Дама в сером промолвила:
«Я вижу, наш разговор как-то не клеится. Расскажите немного о себе».
«Что рассказывать… Вы, вероятно, и так всё знаете».
«Мне интересно услышать из ваших уст».
«Я живу в…» — он назвал свой городок.
«Постойте, я должна вспомнить, где это. В Польше?»
«Ближе. Недалеко отсюда. Раза два выезжал по делам в Винницу, а так всё время дома. Жена моя умерла. Детей нет. Я там что-то вроде местной знаменитости. Думают, что я Бог весть кто и всё знаю. Но на самом деле…»
«Утверждение, что мы знаем только то, что ничего не знаем, — заметила дама, — старая философская песня. Тем не менее, насколько мне известно, вы единственный человек после Израиля Баал Шема, кто владеет Именем».
«Так считается…»
«Почему вы ни разу не воспользовались вашим могуществом?»

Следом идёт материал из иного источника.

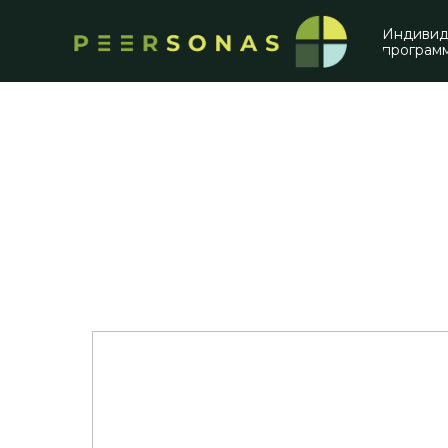
Индивид
програм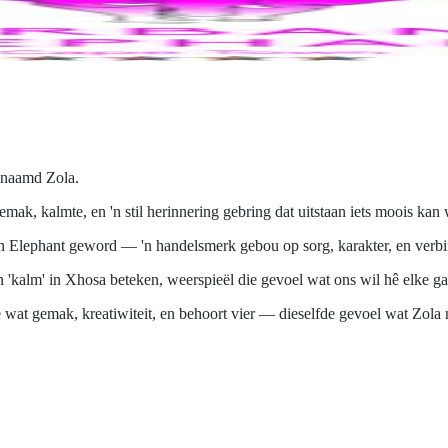
adering ingebou.
genaamd Zola.
ak, kalmte, en 'n stil herinnering gebring dat uitstaan iets moois kan
an Elephant geword — 'n handelsmerk gebou op sorg, karakter, en verbi
 'kalm' in Xhosa beteken, weerspieël die gevoel wat ons wil hê elke ga
ie wat gemak, kreatiwiteit, en behoort vier — dieselfde gevoel wat Zola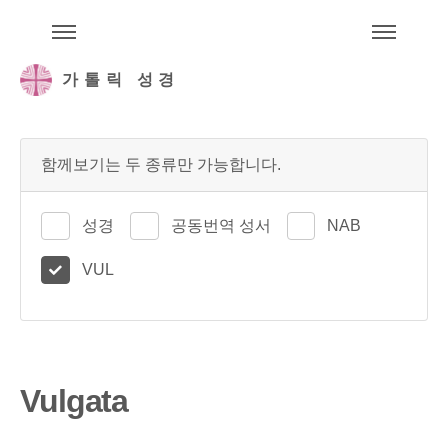
주석성경메뉴
메
가톨릭 성경
함께보기는 두 종류만 가능합니다.
성경
공동번역 성서
NAB
VUL
Vulgata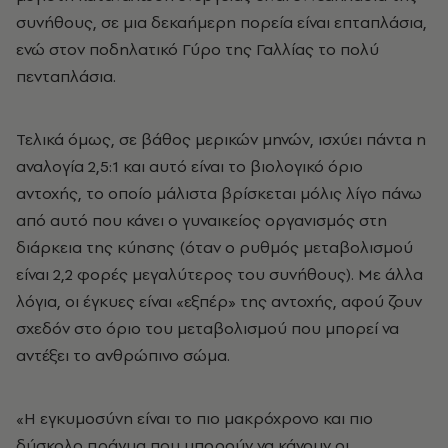
συνήθους, σε μια δεκαήμερη πορεία είναι επταπλάσια,
ενώ στον ποδηλατικό Γύρο της Γαλλίας το πολύ
πενταπλάσια.
Τελικά όμως, σε βάθος μερικών μηνών, ισχύει πάντα η
αναλογία 2,5:1 και αυτό είναι το βιολογικό όριο
αντοχής, το οποίο μάλιστα βρίσκεται μόλις λίγο πάνω
από αυτό που κάνει ο γυναικείος οργανισμός στη
διάρκεια της κύησης (όταν ο ρυθμός μεταβολισμού
είναι 2,2 φορές μεγαλύτερος του συνήθους). Με άλλα
λόγια, οι έγκυες είναι «εξπέρ» της αντοχής, αφού ζουν
σχεδόν στο όριο του μεταβολισμού που μπορεί να
αντέξει το ανθρώπινο σώμα.
«Η εγκυμοσύνη είναι το πιο μακρόχρονο και πιο
δύσκολο πράγμα που μπορούν να κάνουν οι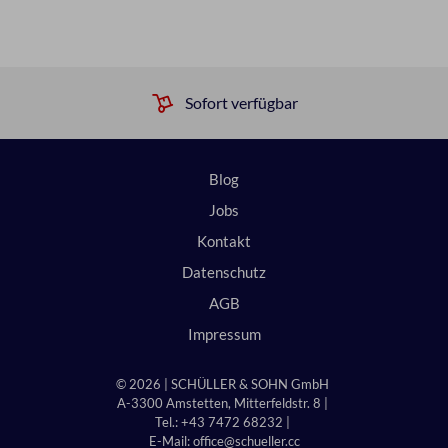
Sofort verfügbar
Blog
Jobs
Kontakt
Datenschutz
AGB
Impressum
© 2026 | SCHÜLLER & SOHN GmbH
A-3300 Amstetten, Mitterfeldstr. 8 |
Tel.: +43 7472 68232 |
E-Mail:
office@schueller.cc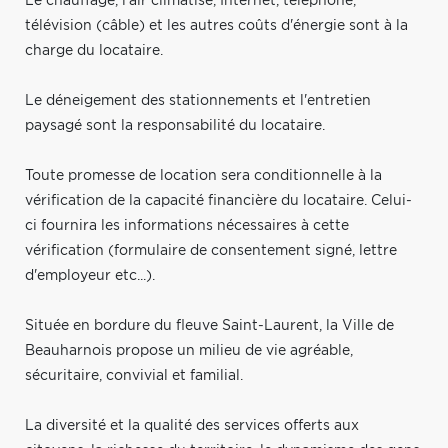
Le chauffage, l'air climatisé, Internet, téléphone,
télévision (câble) et les autres coûts d'énergie sont à la
charge du locataire.
Le déneigement des stationnements et l'entretien
paysagé sont la responsabilité du locataire.
Toute promesse de location sera conditionnelle à la
vérification de la capacité financière du locataire. Celui-
ci fournira les informations nécessaires à cette
vérification (formulaire de consentement signé, lettre
d'employeur etc...).
Située en bordure du fleuve Saint-Laurent, la Ville de
Beauharnois propose un milieu de vie agréable,
sécuritaire, convivial et familial.
La diversité et la qualité des services offerts aux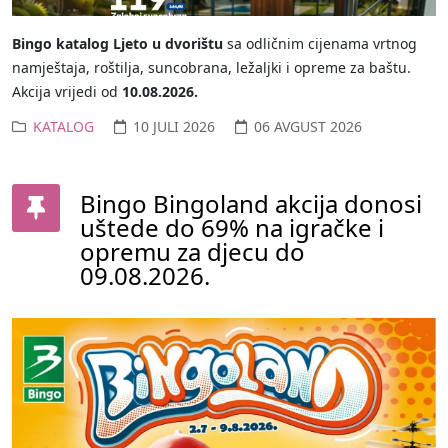
Bingo katalog Ljeto u dvorištu
sa odličnim cijenama vrtnog
namještaja, roštilja, suncobrana, ležaljki i opreme za baštu.
Akcija vrijedi od
10.08.2026.
KATALOG
10 JULI 2026
06 AVGUST 2026
Bingo Bingoland akcija donosi
uštede do 69% na igračke i
opremu za djecu do
09.08.2026.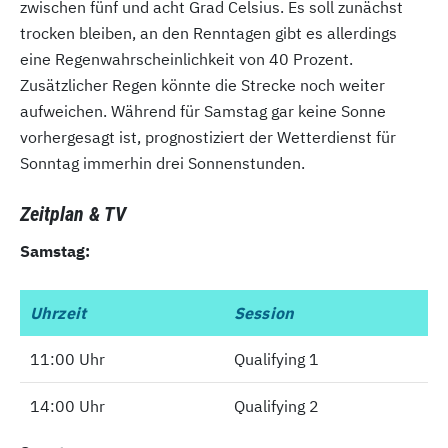
zwischen fünf und acht Grad Celsius. Es soll zunächst
trocken bleiben, an den Renntagen gibt es allerdings
eine Regenwahrscheinlichkeit von 40 Prozent.
Zusätzlicher Regen könnte die Strecke noch weiter
aufweichen. Während für Samstag gar keine Sonne
vorhergesagt ist, prognostiziert der Wetterdienst für
Sonntag immerhin drei Sonnenstunden.
Zeitplan & TV
Samstag:
Uhrzeit
Uhrzeit
Session
11:00 Uhr
11:00 Uhr
Qualifying 1
14:00 Uhr
14:00 Uhr
Qualifying 2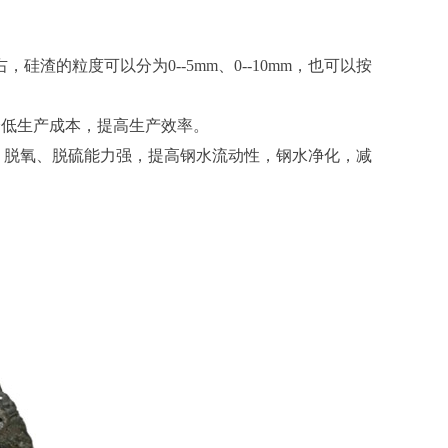
，硅渣的粒度可以分为0--5mm、0--10mm，也可以按
降低生产成本，提高生产效率。
、脱氧、脱硫能力强，提高钢水流动性，钢水净化，减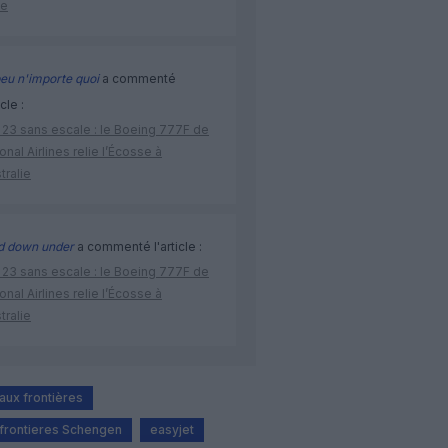
ne
eu n'importe quoi
a commenté
icle :
 23 sans escale : le Boeing 777F de
onal Airlines relie l’Écosse à
stralie
d down under
a commenté l'article :
 23 sans escale : le Boeing 777F de
onal Airlines relie l’Écosse à
stralie
aux frontières
 frontieres Schengen
easyjet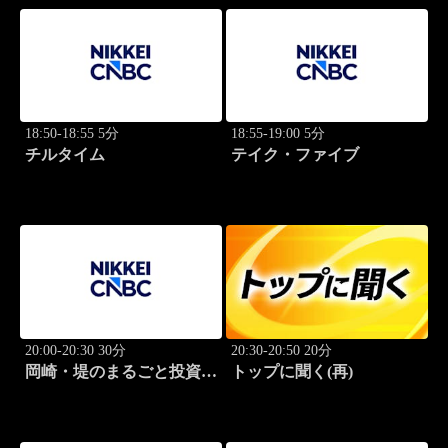
18:50-18:55 5分
18:55-19:00 5分
チルタイム
テイク・ファイブ
20:00-20:30 30分
20:30-20:50 20分
岡崎・堤のまるごと投資道
トップに聞く(再)
場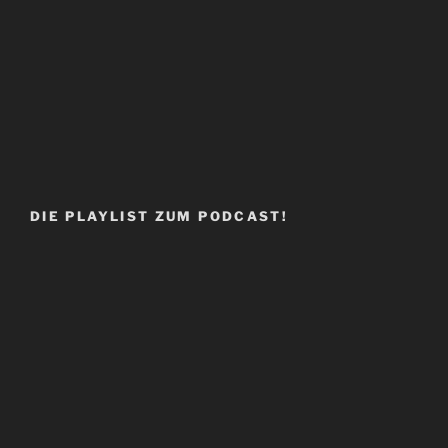
DIE PLAYLIST ZUM PODCAST!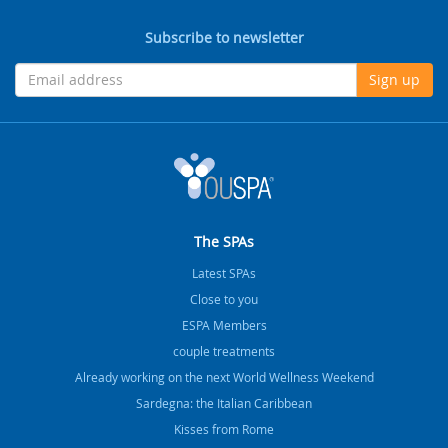
Subscribe to newsletter
Sign up
The SPAs
Latest SPAs
Close to you
ESPA Members
couple treatments
Already working on the next World Wellness Weekend
Sardegna: the Italian Caribbean
Kisses from Rome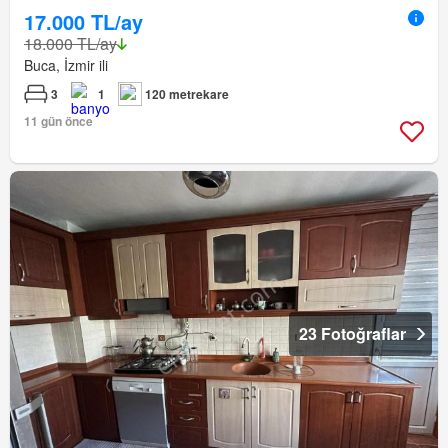
17.000 TL/ay
18.000 TL/ay
Buca, İzmir ili
3
1
120 metrekare
11 gün önce
23 Fotoğraflar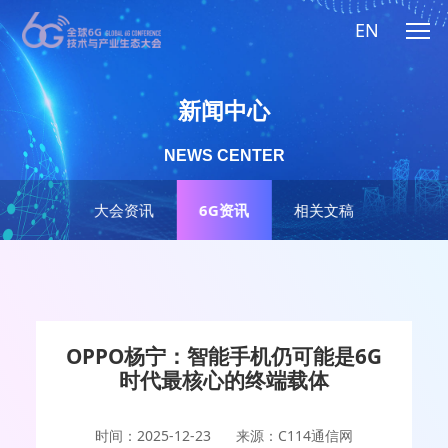
EN
新闻中心
NEWS CENTER
大会资讯
6G资讯
相关文稿
OPPO杨宁：智能手机仍可能是6G
时代最核心的终端载体
时间：2025-12-23
来源：C114通信网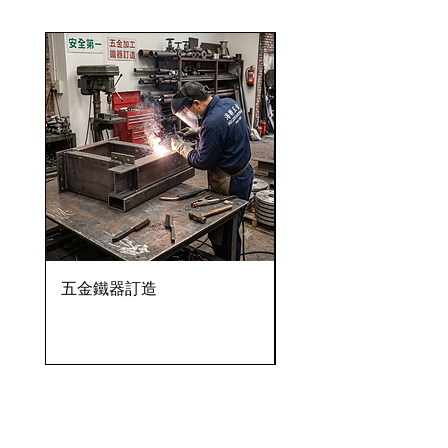
五金鐵器訂造
OVENTROP HydroC
VFC 球墨鑄鐵法蘭式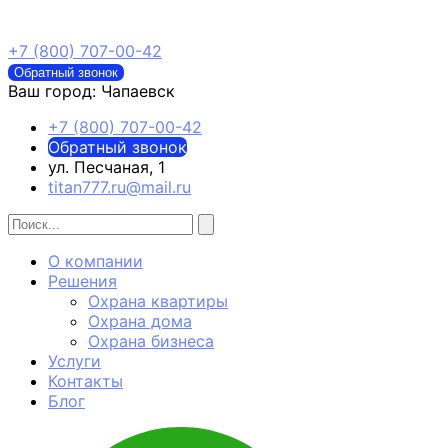
+7 (800) 707-00-42
Обратный звонок
Ваш город:
Чапаевск
+7 (800) 707-00-42
Обратный звонок
ул. Песчаная, 1
titan777.ru@mail.ru
О компании
Решения
Охрана квартиры
Охрана дома
Охрана бизнеса
Услуги
Контакты
Блог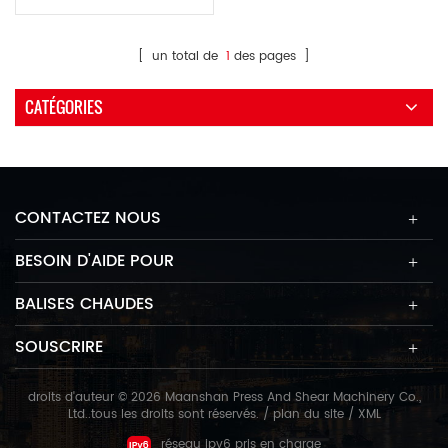
concentre sur la coupe de
cornets métalliques à 90
degrés.
[ un total de
1
des pages ]
CATÉGORIES
CONTACTEZ NOUS
BESOIN D'AIDE POUR
BALISES CHAUDES
SOUSCRIRE
droits d'auteur © 2026 Maanshan Press And Shear Machinery Co.,
Ltd..tous les droits sont réservés. /
plan du site
/
XML
réseau ipv6 pris en charge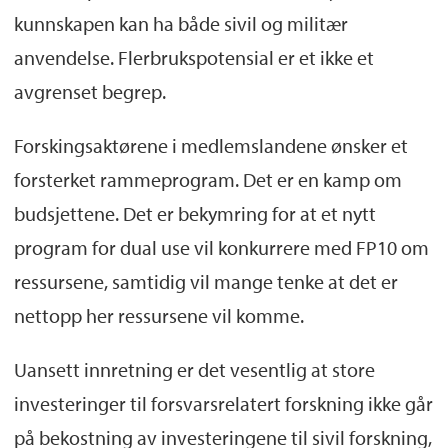
kunnskapen kan ha både sivil og militær
anvendelse. Flerbrukspotensial er et ikke et
avgrenset begrep.
Forskingsaktørene i medlemslandene ønsker et
forsterket rammeprogram. Det er en kamp om
budsjettene. Det er bekymring for at et nytt
program for dual use vil konkurrere med FP10 om
ressursene, samtidig vil mange tenke at det er
nettopp her ressursene vil komme.
Uansett innretning er det vesentlig at store
investeringer til forsvarsrelatert forskning ikke går
på bekostning av investeringene til sivil forskning,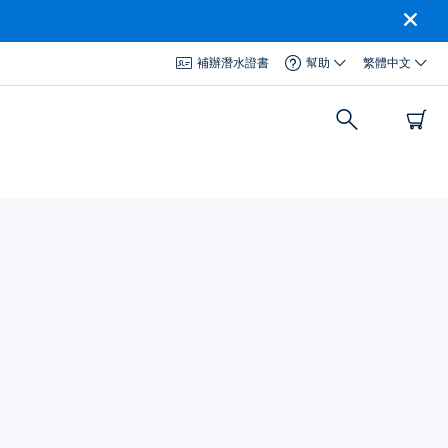
補辦潛水證書
幫助
繁體中文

«Почему я должен был им воспользоваться?»
Дама хлопнула в ладоши. Обе половинки дверей неслышно распахнулись, въехал столик, который толкал перед собой секретарь.
«Я предполагаю, — сказала хозяйка, — что вы проголодались. Дорога долгая…»
Реб Шмуэль пил чай, робко взял с блюда бутерброд. Дама продолжала:
«Мы затронули интересную тему. Прежде я как-то не задумывалась. В самом деле, если бы он был женщиной… если бы он мог быть женщиной. Может быть, мир был бы чуточку совершенней!»
«Но он и так совершенен», — сказал реб Шмуэль и стряхнул крошки с бороды.
«Вы в этом уверены?»
Уж не провоцировала ли она бедного цадика? Реб Шмуэль взглянул на даму в сером — она улыбалась.
«Нет, — вздохнув, сказал он, — не уверен».